Assignment ▸
In the entries below, find the line with "Graphic Design" and print exactly every line from there up to and including the line with "another cornerstone principle. Here's the", with no other lines.

Provided material ▸
╭──

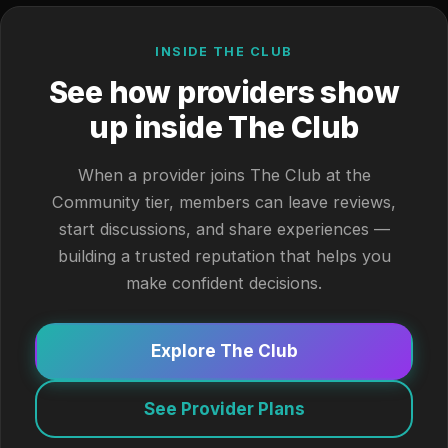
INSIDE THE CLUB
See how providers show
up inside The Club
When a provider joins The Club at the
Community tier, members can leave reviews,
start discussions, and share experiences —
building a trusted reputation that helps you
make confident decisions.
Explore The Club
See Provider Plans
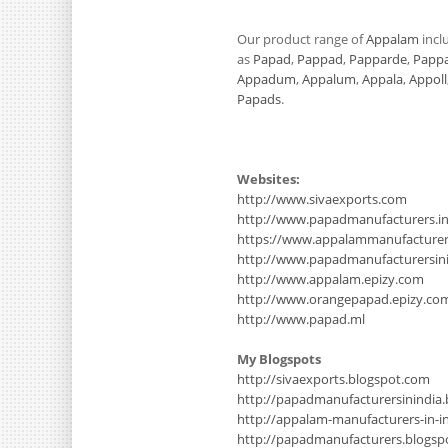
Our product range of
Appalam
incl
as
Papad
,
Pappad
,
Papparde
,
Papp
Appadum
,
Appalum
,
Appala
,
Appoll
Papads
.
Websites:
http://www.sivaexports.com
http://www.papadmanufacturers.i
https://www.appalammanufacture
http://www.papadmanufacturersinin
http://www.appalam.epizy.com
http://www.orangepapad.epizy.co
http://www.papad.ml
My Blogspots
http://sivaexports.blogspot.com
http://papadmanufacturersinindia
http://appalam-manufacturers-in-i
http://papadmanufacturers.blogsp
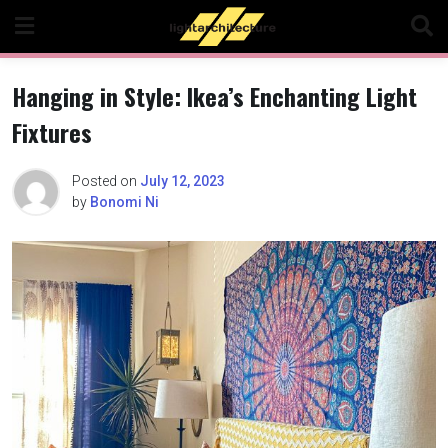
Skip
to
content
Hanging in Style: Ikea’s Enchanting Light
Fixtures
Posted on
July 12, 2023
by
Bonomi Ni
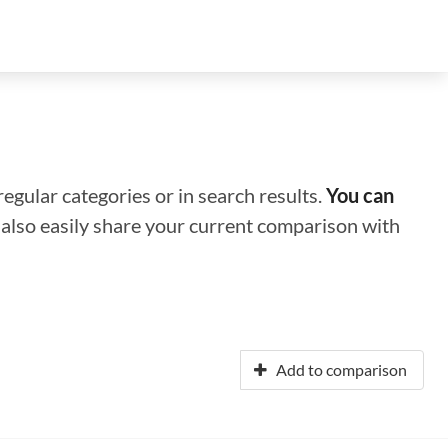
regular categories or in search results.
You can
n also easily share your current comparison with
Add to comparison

╰──
╭──

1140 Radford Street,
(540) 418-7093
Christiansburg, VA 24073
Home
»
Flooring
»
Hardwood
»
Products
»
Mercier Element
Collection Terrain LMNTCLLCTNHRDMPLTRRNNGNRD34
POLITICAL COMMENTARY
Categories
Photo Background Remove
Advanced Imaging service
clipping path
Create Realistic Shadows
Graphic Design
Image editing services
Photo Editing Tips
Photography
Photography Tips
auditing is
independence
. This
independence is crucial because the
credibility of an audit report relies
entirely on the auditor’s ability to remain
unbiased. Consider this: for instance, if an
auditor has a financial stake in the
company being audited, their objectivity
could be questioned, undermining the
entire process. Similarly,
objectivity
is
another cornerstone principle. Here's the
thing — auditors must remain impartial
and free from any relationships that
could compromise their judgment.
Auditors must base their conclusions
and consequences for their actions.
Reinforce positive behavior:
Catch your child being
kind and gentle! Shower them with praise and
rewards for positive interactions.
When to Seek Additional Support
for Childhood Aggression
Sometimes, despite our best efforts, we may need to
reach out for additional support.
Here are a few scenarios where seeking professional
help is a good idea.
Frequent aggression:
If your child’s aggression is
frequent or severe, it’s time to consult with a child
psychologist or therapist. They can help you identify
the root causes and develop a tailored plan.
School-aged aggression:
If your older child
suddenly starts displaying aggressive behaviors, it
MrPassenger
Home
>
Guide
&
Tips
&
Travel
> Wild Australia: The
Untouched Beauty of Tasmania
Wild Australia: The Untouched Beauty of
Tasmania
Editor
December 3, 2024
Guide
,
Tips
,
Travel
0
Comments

╰──

Response ▸
Graphic Design
Image editing services
Photo Editing Tips
Photography
Photography Tips
auditing is
independence
. This
independence is crucial because the
credibility of an audit report relies
entirely on the auditor’s ability to remain
unbiased. Consider this: for instance, if an
auditor has a financial stake in the
company being audited, their objectivity
could be questioned, undermining the
entire process. Similarly,
objectivity
is
another cornerstone principle. Here's the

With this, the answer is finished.